** Start of DOCUMENT SECTION **

Disrupting the Way We Buy Produce

September 29th, 2011
farmigo

Straight from the TechCrunch Disrupt Battlefield, a new internet-based project to greatly expand the CSA [Community Supported Agriculture] movement into places where it hasn’t been before. It’s a project designed to connect community organizers – volunteers with a group of friends and neighbors who want to get in on farm fresh produce and other fresh foods – to buy in to local suppliers in the usual CSA manner and set up a drop-off point in their area for deliveries and for members to pick up their weekly food items. The company, farmigo, acts as the middleman to negotiate directly with growers, coordinate deliveries and scheduling, and handle the nitty gritty of the business end. It also maintains the web-based platform for people to manage their accounts, order food, and pay the fees. To support this effort, farmigo receives a 2% fee on food sold and collects this from the producers rather than from the customers.

The idea isn’t entirely new, as CSAs in some regions have already set up their local businesses through websites, and even pooled with other suppliers to make for convenient ordering of variety items and coordinate deliveries. Farmigo is pretty much the same type of thing, but on a much larger scale and including big city dwellers. The farmers, fishermen, butchers and bakers who offer products through the service still get to set their own terms and commitment periods. When you check into the website you can click on a map to receive a list of suppliers in your area with links and information on already established drop-off sites.

** End of DOCUMENT SECTION **
** Start of DATASET CONTENT **

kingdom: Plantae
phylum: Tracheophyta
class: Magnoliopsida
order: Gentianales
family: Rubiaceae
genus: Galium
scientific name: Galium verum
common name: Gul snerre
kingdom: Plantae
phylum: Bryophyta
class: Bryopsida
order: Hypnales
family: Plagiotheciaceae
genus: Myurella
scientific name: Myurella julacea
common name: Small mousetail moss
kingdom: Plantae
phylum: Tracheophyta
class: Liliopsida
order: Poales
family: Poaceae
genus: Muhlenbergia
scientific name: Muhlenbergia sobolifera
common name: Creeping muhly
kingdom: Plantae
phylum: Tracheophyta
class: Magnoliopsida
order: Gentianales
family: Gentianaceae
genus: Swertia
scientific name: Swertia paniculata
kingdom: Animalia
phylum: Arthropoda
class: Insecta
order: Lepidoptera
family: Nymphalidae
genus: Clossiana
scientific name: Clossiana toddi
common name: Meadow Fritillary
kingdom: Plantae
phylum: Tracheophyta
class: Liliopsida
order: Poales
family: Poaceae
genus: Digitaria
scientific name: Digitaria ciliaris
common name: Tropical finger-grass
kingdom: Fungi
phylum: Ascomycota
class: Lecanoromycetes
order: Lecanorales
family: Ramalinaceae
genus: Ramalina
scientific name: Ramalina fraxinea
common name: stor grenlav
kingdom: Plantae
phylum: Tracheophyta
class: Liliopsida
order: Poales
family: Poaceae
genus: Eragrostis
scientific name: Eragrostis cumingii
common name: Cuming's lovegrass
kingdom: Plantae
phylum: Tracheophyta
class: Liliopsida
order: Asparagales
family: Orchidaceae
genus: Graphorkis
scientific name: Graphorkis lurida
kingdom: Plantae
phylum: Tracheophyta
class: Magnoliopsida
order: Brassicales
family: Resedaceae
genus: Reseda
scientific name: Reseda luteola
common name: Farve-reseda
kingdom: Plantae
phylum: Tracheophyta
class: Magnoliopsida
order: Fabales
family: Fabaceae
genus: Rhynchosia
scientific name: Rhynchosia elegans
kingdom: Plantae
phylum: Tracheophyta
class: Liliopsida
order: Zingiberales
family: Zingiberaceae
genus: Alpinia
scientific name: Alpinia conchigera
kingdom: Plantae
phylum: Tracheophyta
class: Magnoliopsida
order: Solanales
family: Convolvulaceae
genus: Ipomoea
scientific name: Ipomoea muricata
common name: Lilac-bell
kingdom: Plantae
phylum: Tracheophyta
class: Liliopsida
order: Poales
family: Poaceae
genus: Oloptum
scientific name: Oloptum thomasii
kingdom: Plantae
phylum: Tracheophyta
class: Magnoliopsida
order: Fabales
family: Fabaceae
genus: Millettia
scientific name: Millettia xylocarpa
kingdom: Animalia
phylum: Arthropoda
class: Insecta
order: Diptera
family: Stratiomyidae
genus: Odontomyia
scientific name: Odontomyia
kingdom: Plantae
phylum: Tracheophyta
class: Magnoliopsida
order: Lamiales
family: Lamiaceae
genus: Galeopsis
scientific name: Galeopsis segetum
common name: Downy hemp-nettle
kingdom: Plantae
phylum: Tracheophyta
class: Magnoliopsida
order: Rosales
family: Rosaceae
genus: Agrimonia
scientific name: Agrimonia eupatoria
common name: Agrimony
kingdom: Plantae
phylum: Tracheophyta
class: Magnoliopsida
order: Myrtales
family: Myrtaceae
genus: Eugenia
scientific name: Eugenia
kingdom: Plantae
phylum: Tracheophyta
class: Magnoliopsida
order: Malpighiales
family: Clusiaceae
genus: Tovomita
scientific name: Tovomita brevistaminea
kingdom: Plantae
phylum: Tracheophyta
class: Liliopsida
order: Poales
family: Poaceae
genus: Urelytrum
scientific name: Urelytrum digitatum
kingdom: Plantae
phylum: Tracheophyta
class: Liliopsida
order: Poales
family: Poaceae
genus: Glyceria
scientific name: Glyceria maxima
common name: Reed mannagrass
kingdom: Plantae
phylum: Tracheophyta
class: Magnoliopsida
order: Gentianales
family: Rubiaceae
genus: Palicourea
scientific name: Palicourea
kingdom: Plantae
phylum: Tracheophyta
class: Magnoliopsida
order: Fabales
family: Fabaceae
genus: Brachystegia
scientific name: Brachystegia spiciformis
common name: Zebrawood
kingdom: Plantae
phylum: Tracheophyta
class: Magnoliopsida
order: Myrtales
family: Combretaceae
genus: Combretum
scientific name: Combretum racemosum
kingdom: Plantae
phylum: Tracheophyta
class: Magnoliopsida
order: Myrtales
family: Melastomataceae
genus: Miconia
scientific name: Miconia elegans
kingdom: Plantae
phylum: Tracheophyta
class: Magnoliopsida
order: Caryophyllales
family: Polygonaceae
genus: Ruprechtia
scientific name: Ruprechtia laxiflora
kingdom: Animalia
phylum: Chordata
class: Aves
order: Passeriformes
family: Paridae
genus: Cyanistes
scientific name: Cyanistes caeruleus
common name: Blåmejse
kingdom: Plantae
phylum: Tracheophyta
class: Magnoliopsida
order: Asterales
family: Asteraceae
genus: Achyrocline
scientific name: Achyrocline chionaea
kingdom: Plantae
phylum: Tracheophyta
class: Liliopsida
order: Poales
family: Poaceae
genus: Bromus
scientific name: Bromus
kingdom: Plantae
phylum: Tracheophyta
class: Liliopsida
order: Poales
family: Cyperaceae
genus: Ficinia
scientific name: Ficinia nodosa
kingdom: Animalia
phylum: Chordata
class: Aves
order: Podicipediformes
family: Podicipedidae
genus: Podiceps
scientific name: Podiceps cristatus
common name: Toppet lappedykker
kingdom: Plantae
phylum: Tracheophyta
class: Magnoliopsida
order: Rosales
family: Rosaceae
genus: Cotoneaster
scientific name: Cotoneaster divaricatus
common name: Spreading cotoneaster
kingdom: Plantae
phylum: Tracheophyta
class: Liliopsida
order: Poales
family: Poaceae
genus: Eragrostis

** End of DATASET CONTENT **

EXERCISE TASKS:
A: Answer these questions using the farmigo article.
(i) What percentage fee does farmigo receive on food sold?
(ii) Who sets their own terms and commitment periods?
(iii) What do you get when you click on the map on the website?
B: Resume the article on farmigo and community supported agriculture, continuing it from where it stops.

ANSWERS TO THE TASKS:
A:
(i) 2%.
(ii) The farmers, fishermen, butchers and bakers who offer products through the service.
(iii) A list of suppliers in your area, with links and information on drop-off sites that are already established.

B:
Farmigo also facilitates one-time ala carte purchases of things like eggs, flowers, meats, seafood, baked goods and other things that will be delivered to the drop-off point on your usual days, so the customer isn’t limited to whatever crops are being harvested at any given time on their CSA’s farm, but isn’t corralled into long-term purchase contracts with those other suppliers. This also saves the member/customer the trouble of driving around to several different drop-off points to get their food allotments. Some suppliers will even deliver to your home, depending on where you live and the nature of your orders.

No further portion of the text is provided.